Quantum information science holds enormous potential to provide unprecedented capabilities in communication, computation, and precision measurement. Photonics will play a central role in future quantum technology, offering the unique and indispensable capability to conserve quantum coherence over long distances and inter-connect different quantum systems. This talk will present our efforts in developing hybrid integrated photonic platforms, which enable the exploration of new quantum phenomena, the development of novel quantum information functions, and the improvement of quantum device performance. I will first discuss the demonstration of quantum interference between cascaded second-order and intrinsic third-order nonlinear processes, leading to the first observation of single-photon Fano resonances. Next, I will focus on the first on-chip generation of high-dimensional hyper-entanglement using quantum frequency comb interference. A new protocol to implement quantum information processing in the photonic frequency domain will also be discussed. Furthermore, I will present our recent result in the demonstration of record-high optical nonlinear efficiency, which is critical to improve the quality of quantum state generation and the efficiency of quantum frequency conversion. Lastly, I will finish the talk by discussing how our hybrid integrated photonic platforms can provide new opportunities to push forward the frontier of quantum information science.

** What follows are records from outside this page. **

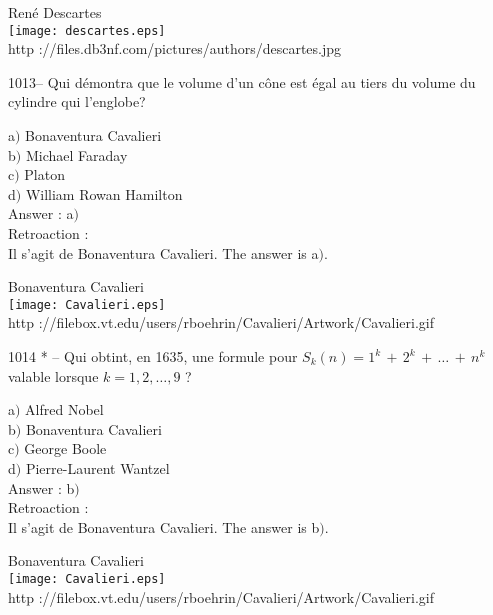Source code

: ﻿\documentclass[letterpaper, 12pt]{article}
\begin{document}
        \begin{center}
        Ren\'e Descartes\\
    \texttt{[image: descartes.eps]}\\
        {\footnotesize http
://files.db3nf.com/pictures/authors/descartes.jpg}
    \end{center}

1013-- Qui d\'emontra que le volume d'un c\^one est \'egal au tiers
du volume du cylindre qui l'englobe?

a$)$ Bonaventura Cavalieri \\
b$)$ Michael Faraday \\
c$)$ Platon \\
d$)$ William Rowan Hamilton\\

Answer : a$)$\\

Retroaction : \\
Il s'agit de Bonaventura Cavalieri.
The answer is a$)$.\\

        \begin{center}
        Bonaventura Cavalieri\\
    \texttt{[image: Cavalieri.eps]}\\
        {\footnotesize http
://filebox.vt.edu/users/rboehrin/Cavalieri/Artwork/Cavalieri.gif}
    \end{center}

1014 * -- Qui obtint, en 1635, une formule pour
$S_k(n)=1^k\,+\,2^k\,+\,\ldots\,+\,n^k$ valable lorsque
$k=1,2,\ldots,9$ ?

a$)$ Alfred Nobel \\
b$)$ Bonaventura Cavalieri \\
c$)$ George Boole \\
d$)$ Pierre-Laurent Wantzel\\

Answer : b$)$\\

Retroaction : \\
Il s'agit de Bonaventura Cavalieri.
The answer is b$)$.\\

        \begin{center}
        Bonaventura Cavalieri\\
    \texttt{[image: Cavalieri.eps]}\\
        {\footnotesize http
://filebox.vt.edu/users/rboehrin/Cavalieri/Artwork/Cavalieri.gif}
    \end{center}
\end{document}
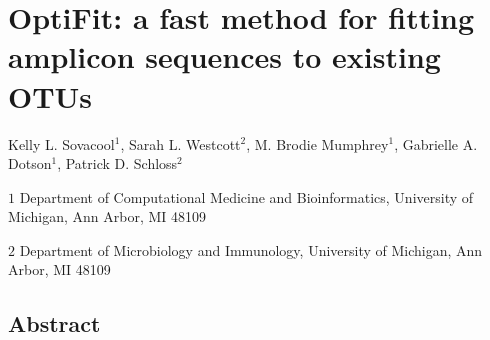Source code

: \documentclass[
  11pt,
]{article}
\author{}
\date{\vspace{-2.5em}}
\begin{document}
\hypertarget{optifit-a-fast-method-for-fitting-amplicon-sequences-to-existing-otus}{%
\section{OptiFit: a fast method for fitting amplicon sequences to
existing
OTUs}\label{optifit-a-fast-method-for-fitting-amplicon-sequences-to-existing-otus}}

Kelly L. Sovacool\({^1}\), Sarah L. Westcott\({^2}\), M. Brodie
Mumphrey\({^1}\), Gabrielle A. Dotson\({^1}\), Patrick D.
Schloss\({^2}\)

\(1\) Department of Computational Medicine and Bioinformatics,
University of Michigan, Ann Arbor, MI 48109

\(2\) Department of Microbiology and Immunology, University of Michigan,
Ann Arbor, MI 48109

\hypertarget{abstract}{%
\subsection{Abstract}\label{abstract}}
\end{document}
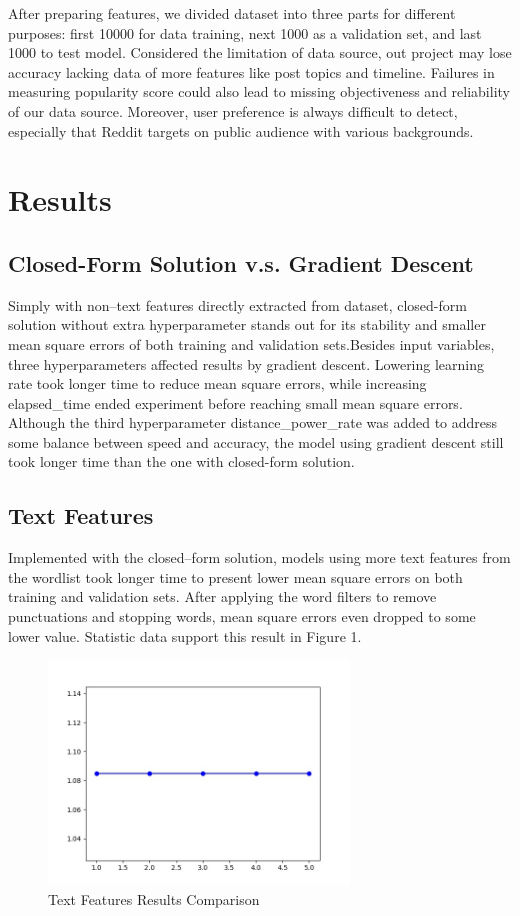 \documentclass[12pt]{article}
\begin{document}
After preparing features, we divided dataset into three parts for different purposes: first 10000 for data training, next 1000 as a validation set, and last 1000 to test model. Considered the limitation of data source, out project may lose accuracy lacking data of more features like post topics and timeline. Failures in measuring popularity score could also lead to missing objectiveness and reliability of our data source. Moreover, user preference is always difficult to detect, especially that Reddit targets on public audience with various backgrounds.

\section*{Results}


\subsection*{Closed-Form Solution v.s. Gradient Descent}
Simply with non\---text features directly extracted from dataset, closed-form solution without extra hyperparameter stands out for its stability and smaller mean square errors of both training and validation sets.Besides input variables, three hyperparameters affected results by gradient descent. Lowering learning rate took longer time to reduce mean square errors, while increasing elapsed\_time ended experiment before reaching small mean square errors. Although the third hyperparameter distance\_power\_rate was added to address some balance between speed and accuracy, the model using gradient descent still took longer time than the one with closed-form solution.

\subsection*{Text Features}
Implemented with the closed\---form solution, models using more text features from the wordlist took longer time to present lower mean square errors on both training and validation sets. After applying the word filters to remove punctuations and stopping words, mean square errors even dropped to some lower value. Statistic data support this result in Figure 1.

\begin{figure}[h]
\centering
\includegraphics[width=8cm]{pic1.jpg}
\caption{Text Features Results Comparison}
\label{fig: fig1}
\end{figure}
\end{document}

Linran Fan is an assistant professor of Optical Sciences at the University of Arizona. Linran received his Bachelor of Science in Physics from Peking University in 2011, and his Ph.D. in Electrical Engineering from Yale University in 2017. He joined the Wyant College of Optical Sciences at the University of Arizona in 2018. His research interests focus on nonlinear interactions between optical photons, superconducting circuits, electron spins, and acoustic waves at the quantum level in a hybrid of nanoscale devices and materials. Target applications include photonic information processing, communication, and precision measurement enhanced by quantum information science. He also serves as the testbed director of the NSF-ERC Center for Quantum Networks (CQN), taking the lead to demonstrate key quantum internet functions by integrating research efforts in quantum algorithms, systems, and devices.